Both Pryor and Cotton have previously announced opposition to the Obama administration's idea
to push the federal minimum age
to $10.10 an hour. But Pryor supports the Give Arkansas a Raise Now
proposal to lift the state minimum in increments to $8.50 by 2017. In prepared remarks, Pryor said:
“We have a lot of hardworking folks here in Arkansas making minimum-wage, and it’s time these families got a raise,” Pryor said. “It’s just not acceptable that our state is one of four with a minimum wage set well below the federal level, even as tens of thousands of Arkansas families struggle to get by. Let’s come together and raise Arkansas’s minimum wage. It’s the right thing to do and the right time to do it.”
A full-time worker would eventually realize more than $4,000 a year from the increase.
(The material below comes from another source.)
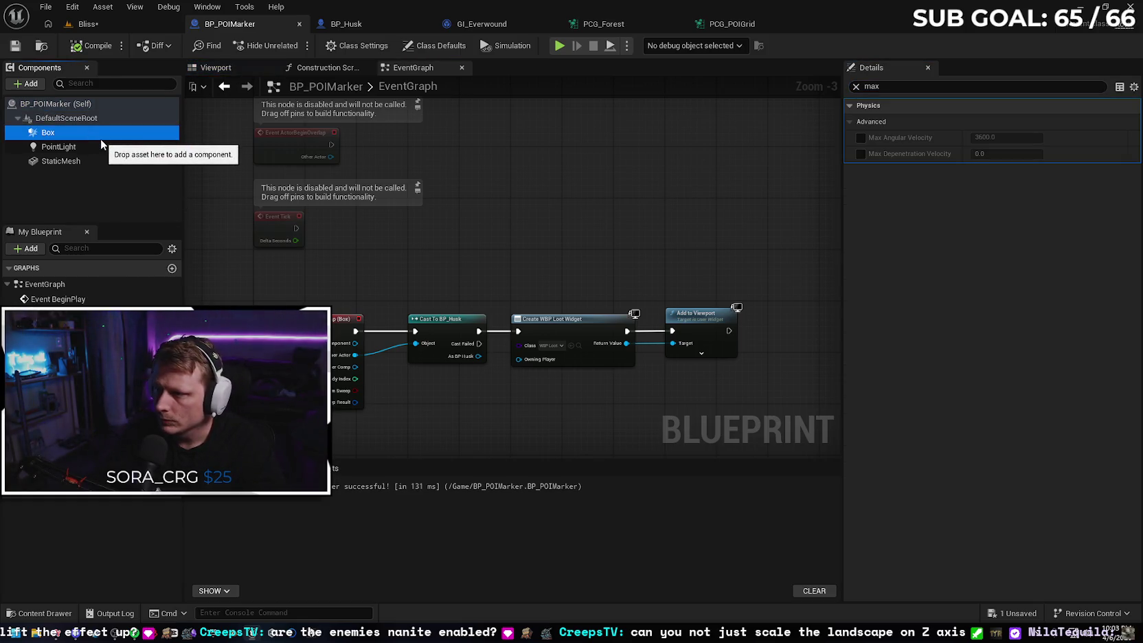
pyautogui.click(101, 147)
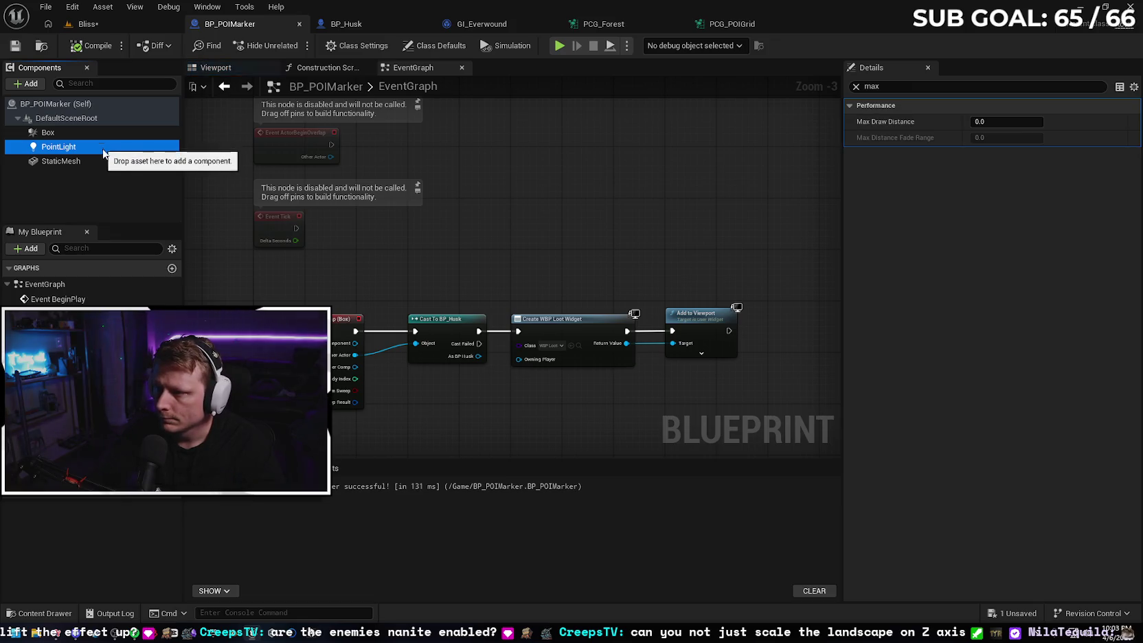
pyautogui.click(94, 163)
It would, of course, go straight back into the economy on living expenses.
Polls show broad bipartisan support for a minimum wage increase. Anticipated polling in Arkansas, on a lower minimum, is likely to produce even more positive numbers, so it's not surprising Cotton is currently keeping his powder dry. A spokesman for Cotton told Roby Brock's Talk Business
today, after stating opposition to the federal increase:
Tom believes this issue is best left to the states and it’s a good idea to let Arkansas voters decide the matter. Tom will carefully study this proposal with an open mind and an eye toward making the best policy for Arkansas’s working families.”
We shall see. Until now, Cotton has said mandated minimum wage increases were job killers. It was his principled economic analysis. Now it seems he's moved a bit and state lines have now become a factor in his calculus. Now his spokesman seems to be limiting Cotton's disapproval to the $10.10 figure. So where between $8.50 and $10.10 does economic laureate Cotton find the tipping point? We shall see, Or is he just saying whatever the voters decide is OK by him? Leadership in action.
Cotton will have to break with his natural Billionaire Club constituency to back a wage increase. Will the Club for Growth
stand for it? Suddenly, the principled Cotton looks a whole lot more like a triangulating politician. The Club for Greed, billionaires who provided significant campaign financing to Cotton, went ballistic in the president election when Mitt Romney backed indexing the minimum wage to adjust for inflation. Hard to imagine them smiling on an increase of better than 33 percent in the wage paid the undeserving low class of Arkansas.